Newswise — The University of Iowa School of Art and Art History has long been ahead of its time.

Along with the UI being the first major university to accept creative work in lieu of written theses, the school was among the first to unite studio art and art history in one department. But it also finds value in tradition, and in the 1930s decided to follow one initiated by Giorgio Vasari, a 16th century Italian painter, architect, writer, and historian.

The school began to require graduate students to leave behind a work they completed during their time at the UI. The works—which now number nearly 6,000—include paintings, prints, photographs, sculptures, and other art objects from as early as 1939.

The unique collection provides a glimpse of academic American art over much of the last century.

“There are a few other collections in the country, but they don’t have the breadth that we have, and they don’t go back 80 years like we do,” says Eric Dean, administrator for the Office of Visual Materials in the School of Art and Art History.

After years of being located on the Oakdale campus, the Thesis Rental Gallery now has a new home—physically and virtually.

Last spring, staff began moving the collection to Old Museum of Art, in the heart of the UI arts campus.
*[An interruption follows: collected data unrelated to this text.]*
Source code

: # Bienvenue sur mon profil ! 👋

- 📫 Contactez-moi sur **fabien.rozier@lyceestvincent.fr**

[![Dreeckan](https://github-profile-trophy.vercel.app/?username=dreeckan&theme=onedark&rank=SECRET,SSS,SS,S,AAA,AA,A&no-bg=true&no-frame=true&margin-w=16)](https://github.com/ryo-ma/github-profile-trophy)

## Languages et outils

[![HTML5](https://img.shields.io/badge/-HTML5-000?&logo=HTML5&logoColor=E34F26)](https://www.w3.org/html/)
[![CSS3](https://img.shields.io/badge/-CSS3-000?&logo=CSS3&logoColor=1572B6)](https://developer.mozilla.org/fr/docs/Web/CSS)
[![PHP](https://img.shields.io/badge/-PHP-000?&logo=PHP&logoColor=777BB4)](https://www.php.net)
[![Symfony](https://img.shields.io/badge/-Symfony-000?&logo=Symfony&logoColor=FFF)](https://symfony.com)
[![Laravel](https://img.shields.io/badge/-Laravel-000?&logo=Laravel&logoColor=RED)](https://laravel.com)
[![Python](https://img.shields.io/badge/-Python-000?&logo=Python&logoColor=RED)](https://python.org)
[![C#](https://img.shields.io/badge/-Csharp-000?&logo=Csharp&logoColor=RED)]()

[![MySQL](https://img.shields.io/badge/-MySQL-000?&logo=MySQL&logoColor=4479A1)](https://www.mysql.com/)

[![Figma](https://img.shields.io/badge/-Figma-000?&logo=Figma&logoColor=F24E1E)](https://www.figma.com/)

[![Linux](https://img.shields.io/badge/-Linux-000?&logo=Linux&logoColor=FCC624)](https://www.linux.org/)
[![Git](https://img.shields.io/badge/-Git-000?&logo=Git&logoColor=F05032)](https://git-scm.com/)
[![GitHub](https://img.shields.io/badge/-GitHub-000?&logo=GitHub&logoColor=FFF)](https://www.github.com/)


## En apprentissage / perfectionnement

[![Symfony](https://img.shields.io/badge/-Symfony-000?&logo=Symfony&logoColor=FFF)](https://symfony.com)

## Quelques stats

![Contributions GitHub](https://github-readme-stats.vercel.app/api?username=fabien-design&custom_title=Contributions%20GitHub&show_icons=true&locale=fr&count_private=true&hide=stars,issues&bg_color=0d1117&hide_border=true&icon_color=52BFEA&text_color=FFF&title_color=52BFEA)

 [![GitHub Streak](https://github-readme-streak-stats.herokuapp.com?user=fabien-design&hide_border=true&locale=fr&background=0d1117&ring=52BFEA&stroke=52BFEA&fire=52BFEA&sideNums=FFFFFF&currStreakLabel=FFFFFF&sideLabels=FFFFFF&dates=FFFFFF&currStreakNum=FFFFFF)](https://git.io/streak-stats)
Over the summer and fall, each work also was photographed and cataloged for a new digital gallery.

The Thesis Rental Gallery rents works in the collection to members of the UI community for display in their office or work area. Along with easier access for patrons, the new location provides better storage space for the collection. One of the main upgrades is giant painting racks left over from when the building housed the Stanley Museum of Art before the 2008 flood.

“In Oakdale, it was really hard for people to see the paintings because they were stacked like albums in an orange crate, and you’d have to flip through them,” Dean says. “This is a much better space for art.”

Because each rack can be pulled out to see the paintings hung on it, the works are touched less often.

“When you have to come and flip through everything, it puts a lot of wear and tear on the art,” says Alice Phillips, curator in the Office of Visual Materials.

The online gallery also will help with preservation.

“We imagine people will browse the website to make their initial picks, and then come here where we can pull them out and they can finalize their choice,” Phillips says.

The online gallery—searchable by size and subject—will dramatically increase access to the collection and allow students and researchers to explore it in ways that were not possible before. Dean and Phillips also expect the online gallery to serve as a recruitment tool to show potential students what past students have done, as well as help the university stay connected to graduates. Alumni often email Dean and Phillips, asking about work they created or remember seeing in a university building.

The collection includes the works of notable alumni such as sculptor and printmaker Elizabeth Catlett, painter Ellen Lanyon, painter Byron Burford, and painter and sculptor Miriam Schapiro. Phillips, who received a PhD in art history from the UI in 2012, says it’s fascinating to see how styles changed over the decades.

“You can see a shift when different professors start teaching,” Phillips says. “You also can see the movement from regionalism in the 1940s to abstraction in the ’50s, more figurative art in the ’60s and ’70s, and then back to abstraction.”

Around 2000, the UI gradually transitioned from collecting students’ physical work to collecting a digital portfolio, which is stored in the Graduate Archive. The university stopped accepting physical works in 2014.

“We couldn’t fit any more in the storage we had,” Dean says. “If we had this whole building, we’d fill it right up, but realistically we can’t.”

Maintaining such a large rental collection has its challenges.

“We try to keep things clean, framed, and safe. That’s our main focus,” Dean says. “When something comes in broken, we try to keep the pieces in hopes that in the future we may be able to put it back together and have it restored, but right now, we just don’t have the funds and resources to do that.”

Works from the Thesis Rental Gallery can be found in many university buildings, as well as in some businesses with university ties. The annual rental fee goes toward administrative costs, storage, and delivery and pickup.

“This is not a for-profit organization,” Dean says. “We are grateful for all of our renters because they keep this collection—which has archival and historic value as a collection of academic American art—viable. Rental fees mean we can preserve it and share it with the rest of campus.”